(Document excerpt Opens)
October 26, 2011 / indefiniteintegirl

Scales and Shears are (Sort of) Commutative and the Latter Generate the Special Linear Group

For a first post I am going to post a response to this article that states without formal proof (“easy to verify”) that you can pull any scale matrix to the left of a shear matrix. This is a relatively easy first problem but it has interesting implications, namely that with only simple modifications, we can write any invertible matrix in the form

$ABX = I$

where $A$ is the product of elementary matrices of the third kind (scales) and $B$ is the product of elementary matrices of the first kind (shears).
Since all invertible matrices can be written as a product of elementary matrices of the first and third kind, we just have to show that we can row-reduced $X$ into the identity using shears before scales, namely, that we can write any row-reduction in the form above.

The article gives examples of this type of reorganization, but in general form we want to be able to produce a matrix $M_3$ such that

$M_1M_2 =M_2M_3$

where $M1$ , $M2$ , and $M3$ are matrices defined as such:

$M_1 =\begin{bmatrix} 1 & & & & & & 0\\ &\ddots & & & & &\\ & & 1 & & a & & \\ & & &\ddots & & &\\ & & & & 1 & &\\ & & & & & \ddots &\\ 0 & & & & & & 1\\ \end{bmatrix}$ , $M_2 = \begin{bmatrix} 1 & & & & & & 0\\ &\ddots & & & & &\\ & & 1 & & & & \\ & & & b & & &\\ & & & & 1 & &\\ & & & & & \ddots &\\ 0 & & & & & & 1\\ \end{bmatrix}$ ,

$M_3 = \begin{bmatrix} 1 & & & & & & 0\\ &\ddots & & & & &\\ & & 1 & & c & & \\ & & &\ddots & & &\\ & & & & 1 & &\\ & & & & & \ddots &\\ 0 & & & & & & 1\\ \end{bmatrix}$ $M_2 = \begin{bmatrix} 1 & & & & & & 0\\ &\ddots & & & & &\\ & & 1 & & & & \\ & & & b & & &\\ & & & & 1 & &\\ & & & & & \ddots &\\ 0 & & & & & & 1\\ \end{bmatrix}$

and $c$ is some function of $a$ and $b$ .

There are three cases:

1. Where $a$ is in position $(n,j)$ of $M_1$ and $b$ is in position $(i,i)$ of $M_2$ , and $n,j \neq i$ .

Thus the only non-zero and non-one entries of the product $M_2M_1$ are in $(n,j)$ and $(i,i)$ and they are $a$ and $b$ respectively. Similarly, if we switch $M_1$ and $M_2$ , the product $M_1M_2$ has the values $a$ and $b$ in $(n,j)$ and $(i,i)$ respectively as well, and so $M_1M_2 = M_2M_1$ is commutative and we can “pull” the scale $M2$ to the left of $M1$ without modifying either. Thus, $c=a$ .

2. In our second case, we explore when $n=i$ . Thus, when multiplying $M_1M_2$ , $b$ is placed in $(i,i)$ while $a$ is placed in $(i,j)$ , but when multiplying $M_2M_1$ , $b$ is placed in $(i,i)$ once again but row $i$ is multiplied by column $j$ and the result is $ab$ in position $(i,j)$ . Thus, $c = a/b$ .
(Document excerpt Closes)
(Supplied material Opens)
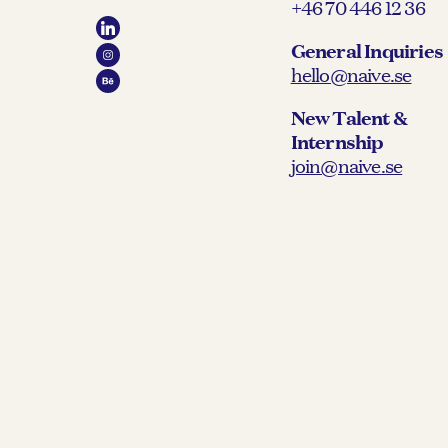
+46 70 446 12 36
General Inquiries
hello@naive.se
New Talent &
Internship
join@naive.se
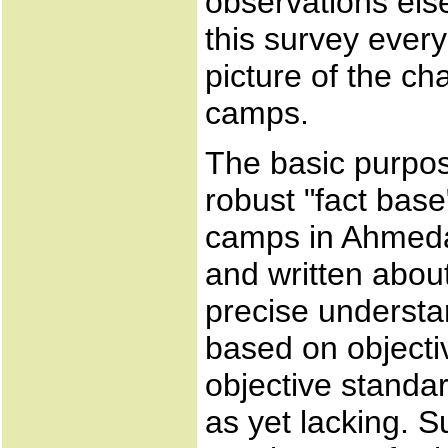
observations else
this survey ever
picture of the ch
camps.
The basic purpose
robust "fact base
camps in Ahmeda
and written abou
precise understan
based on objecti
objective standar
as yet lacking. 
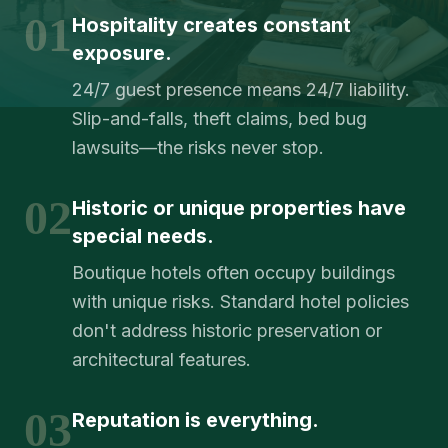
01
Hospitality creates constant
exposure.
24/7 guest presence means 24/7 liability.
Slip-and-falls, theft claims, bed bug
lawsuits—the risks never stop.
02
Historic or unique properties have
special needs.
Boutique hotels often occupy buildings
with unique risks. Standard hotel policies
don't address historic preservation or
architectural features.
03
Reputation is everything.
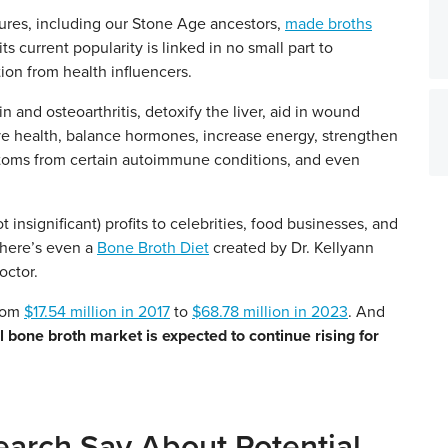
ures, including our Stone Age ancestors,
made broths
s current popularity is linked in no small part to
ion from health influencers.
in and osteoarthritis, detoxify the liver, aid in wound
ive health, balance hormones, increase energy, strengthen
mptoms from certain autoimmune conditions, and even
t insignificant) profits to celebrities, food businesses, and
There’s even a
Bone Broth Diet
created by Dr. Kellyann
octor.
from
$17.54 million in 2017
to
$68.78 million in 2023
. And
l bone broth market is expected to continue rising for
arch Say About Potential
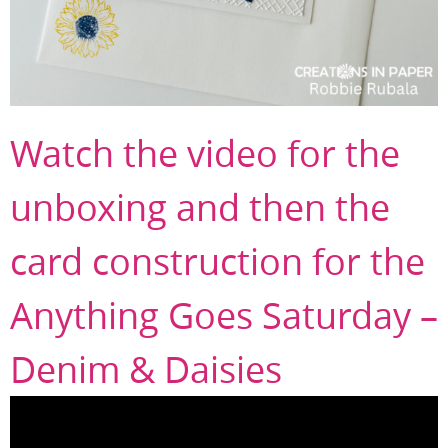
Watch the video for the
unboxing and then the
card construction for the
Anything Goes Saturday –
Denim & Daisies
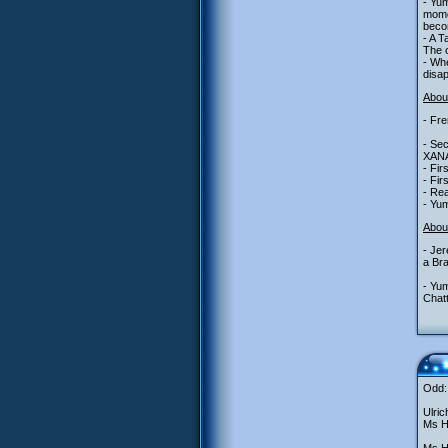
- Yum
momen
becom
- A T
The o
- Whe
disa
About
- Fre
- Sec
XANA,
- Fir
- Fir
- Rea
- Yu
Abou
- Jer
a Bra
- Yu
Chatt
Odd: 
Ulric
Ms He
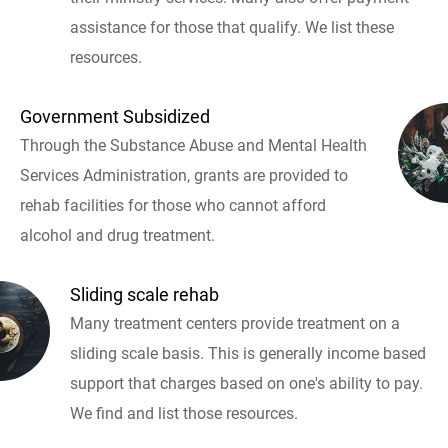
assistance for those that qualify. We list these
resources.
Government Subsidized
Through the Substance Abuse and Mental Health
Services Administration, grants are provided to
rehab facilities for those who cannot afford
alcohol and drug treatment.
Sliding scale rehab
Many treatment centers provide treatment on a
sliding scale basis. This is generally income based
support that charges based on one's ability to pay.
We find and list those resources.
(Supplied material Closes)
◆ Requirement 1
From the records, write out the lines between the one that contains "ures, including our" and the one that contains "ive health, balance", inclusive.
◆ Requirement 2
Continue the post on commuting scales and shears past its last sentence.

◆ Result 1
ures, including our Stone Age ancestors,
made broths
s current popularity is linked in no small part to
ion from health influencers.
in and osteoarthritis, detoxify the liver, aid in wound
ive health, balance hormones, increase energy, strengthen

◆ Result 2
3. Similarly, if $j = i$ then when row $j$ is multiplied by column $i$ , the result is $ab$ in $(i,j)$ but in the switch, $n \neq i$ so $a$ is in position $(i,j)$ and once again, $b$ is in $(i,i)$ . Thus, $c= ab$ .

For the points 2. and 3. above, we assume that only one of $n,j$ is equal to $i$ . This is obvious because otherwise $M_1$ is not an elementary matrix of the first kind. In addition, $a$ and $b$ are not equal to $0$ since otherwise $M_1$ is an identity matrix (and by the definition of the identity matrix, $IX = XI$ ).

The rest of the proof is provided in the article, which uses the above fact in proving that shears generate the Special Linear Group. I’m not going to reiterate that proof but when I first did this problem, my first instinct was to use induction. I’m not sure if this method is harder or easier but it is probably more straightforward. So as a digression, I’m going to prove that $SL_n \mathbb{R}$ can be generated by shears using induction instead.

We start with a $2 \times 2$ matrix. We want to create an upper-triangular matrix using only shears, which we do just by subtracting the proper multiple of the first row from the second so that the term $a_{2,1}$ is $0$ . For a $2 \times 2$ matrix, this makes it in upper-triangular row echelon form.

However, since the determinant of any $2 \times 2$ matrix is $ad - dc$ , and since $b=0$ , we must have $ad=1$ . Using only shears, we can reduce $a$ to be 1, and in the process $d$ must also equal 1 since $a$ and $d$ are reciprocals. Now we have a $(2 \times 2)$ matrix with only 1′s in the diagonal.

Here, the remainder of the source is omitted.